* [Task inputs]:
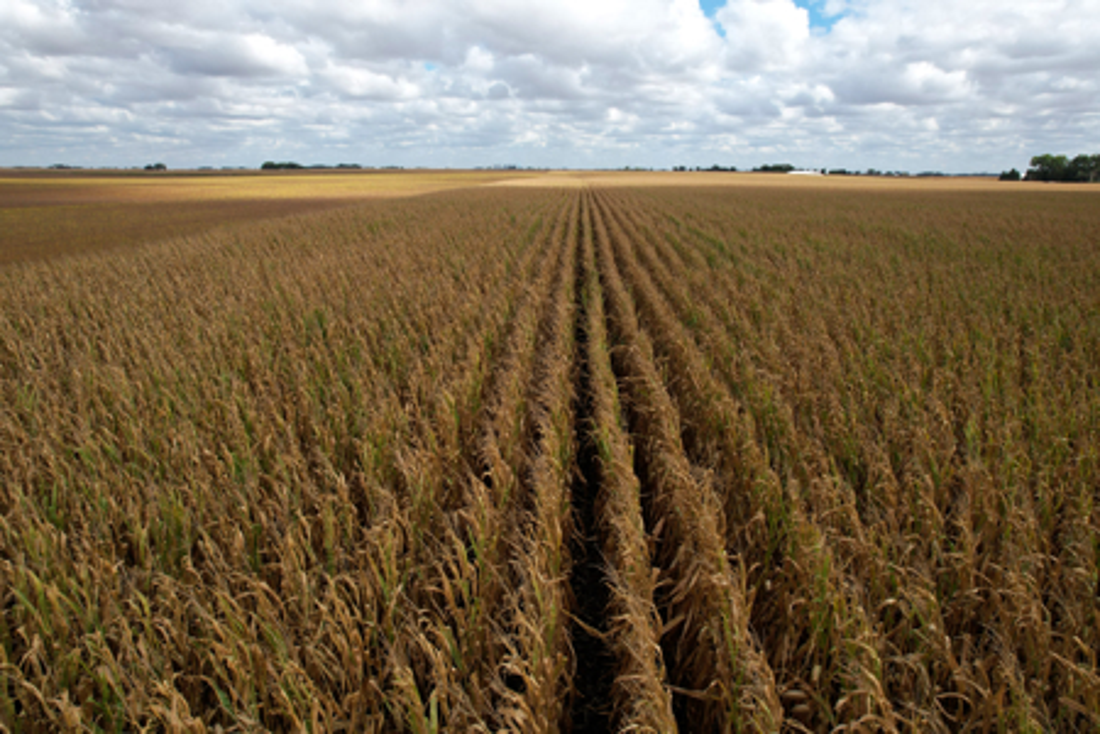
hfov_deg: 78.6
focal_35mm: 22
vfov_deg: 57.2
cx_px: 550
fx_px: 672
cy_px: 367
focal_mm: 8.38
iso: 100
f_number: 2.8
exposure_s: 1/1500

* [Problem]: All lines above are to be restated word for word, with pictures excluded.

* [Exercise output]:
hfov_deg: 78.6
focal_35mm: 22
vfov_deg: 57.2
cx_px: 550
fx_px: 672
cy_px: 367
focal_mm: 8.38
iso: 100
f_number: 2.8
exposure_s: 1/1500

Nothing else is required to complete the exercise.